On virtual box execute following commands using hdfs user:

sudo -su hdfs hadoop fs -mkdir /etc/hive/conf

sudo -su hdfs hadoop fs -put /etc/hive/conf/hive-site.xml /etc/hive/conf

Note: now you can specify the HDFS location to this file in your hive action using the Oozie <job-xml></job-xml> element for the Hive action.
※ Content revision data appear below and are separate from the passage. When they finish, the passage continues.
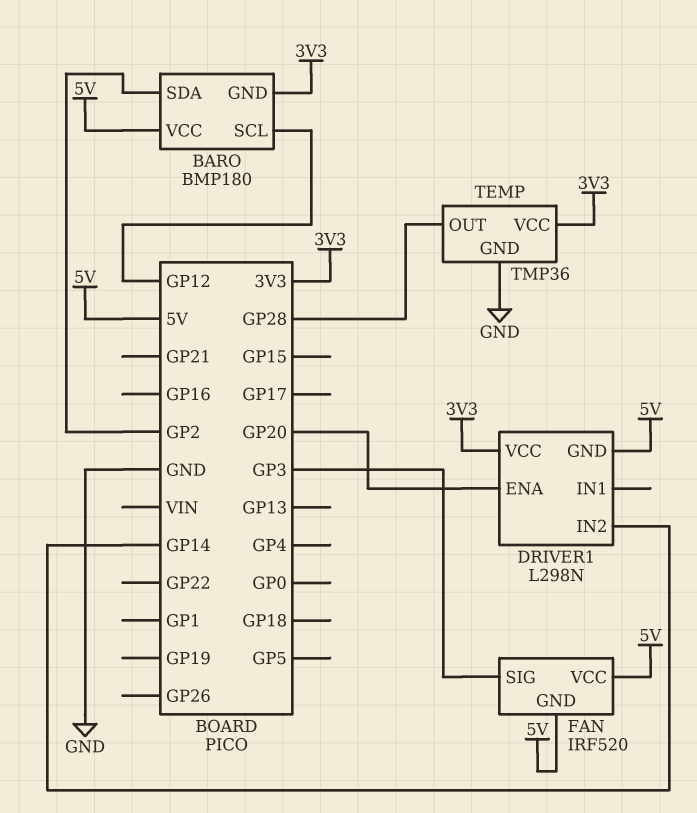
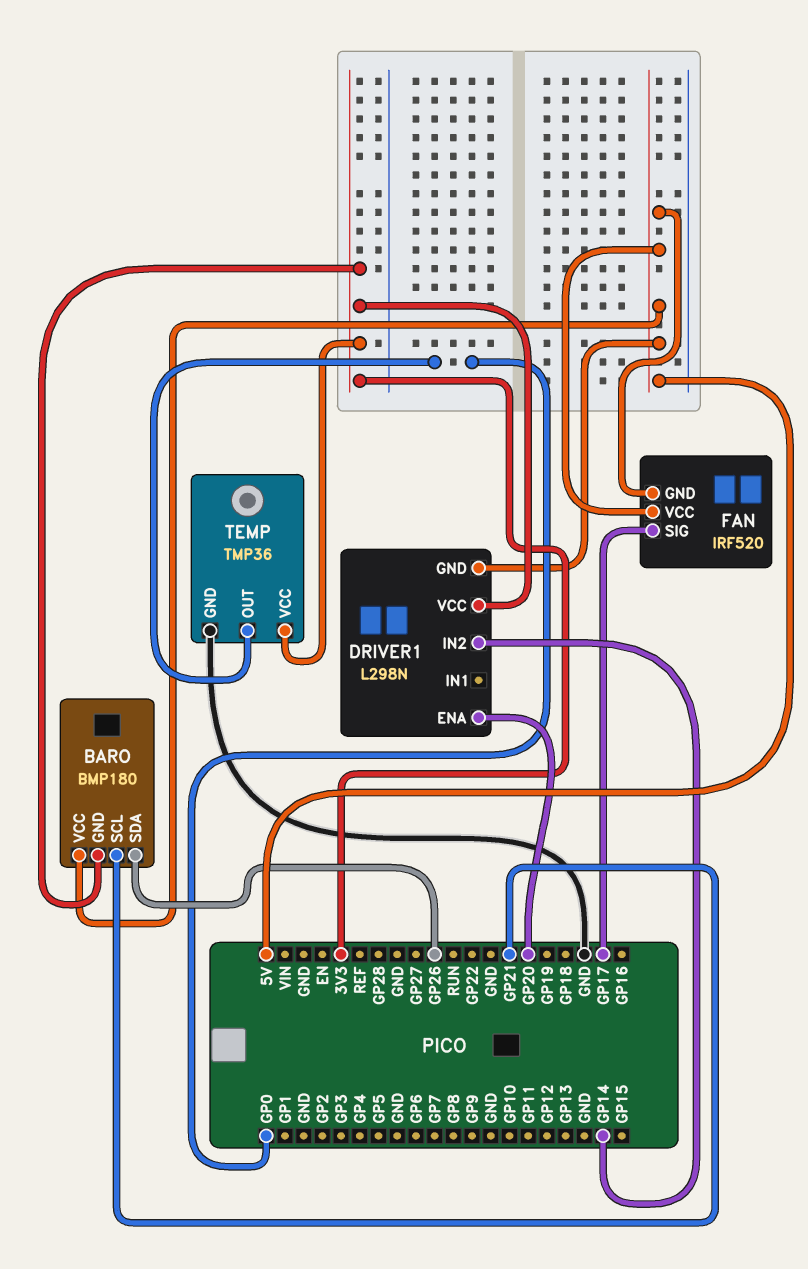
BARO pin SCL: GP12 -> GP21
BARO pin SDA: GP2 -> GP26
FAN pin SIG: GP3 -> GP17
TEMP pin OUT: GP28 -> GP0

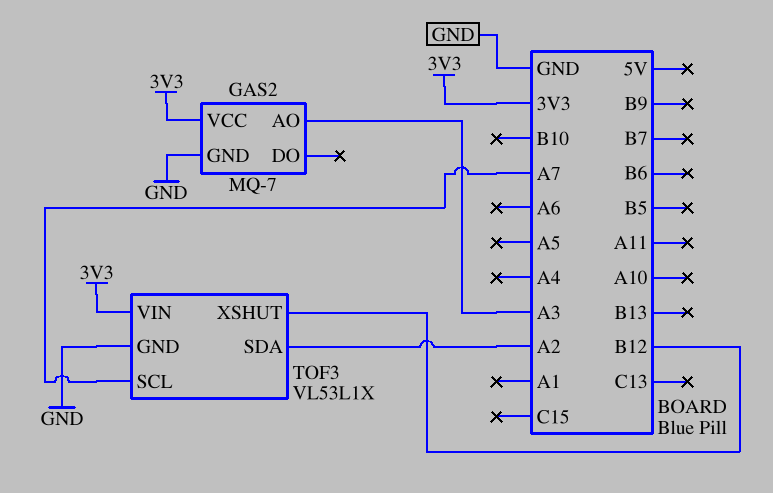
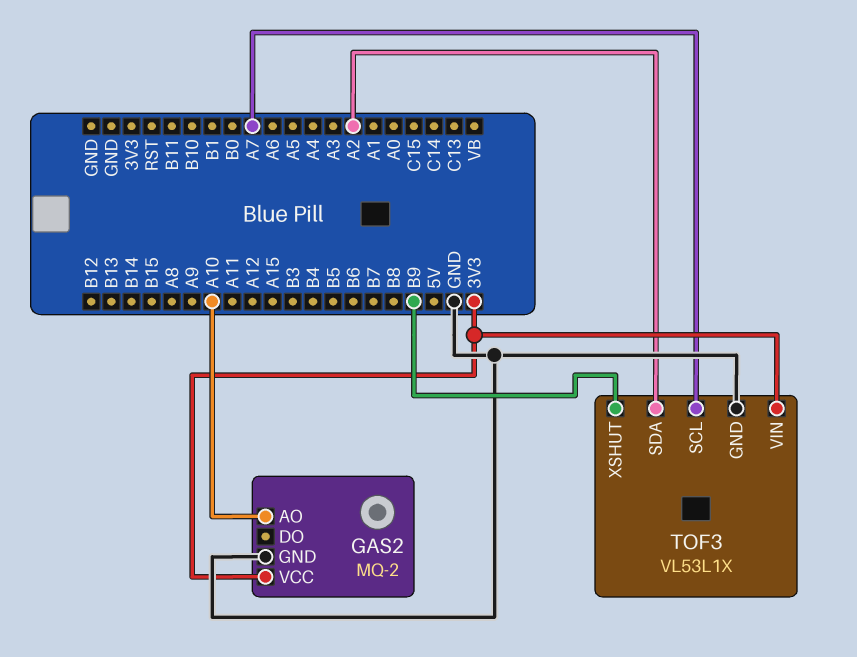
GAS2: MQ-7 -> MQ-2
GAS2 pin AO: A3 -> A10
TOF3 pin XSHUT: B12 -> B9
Start hive2 server on VM for JDBC access:

hive –service hiveserver2

You can now access your VM as a cluster from your host machine. Give it a try, the following URL should bring up Hue:

http://localhost.localdomain:8888/

For accessing HDFS from Java Hadoop API using the following for core-site.xml:

<configuration>
<property>
<name>fs.default.name</name>
<value>hdfs://localhost.localdomain:8020</value>
</property>
</configuration>

For Oozie, give the following for JobTracker and NameNode configs:

nameNode=hdfs://localhost:9000
jobTracker=localhost:9001

You are all set to develop your big data app now! You can access HDFS, launch Oozie jobs,  run Hive queries via JDBC and much more from your host machine. This makes interacting with the VM the same as interacting with a Hadoop cluster running Cloudera’s distribution. In future posts I will dive into details of each technology.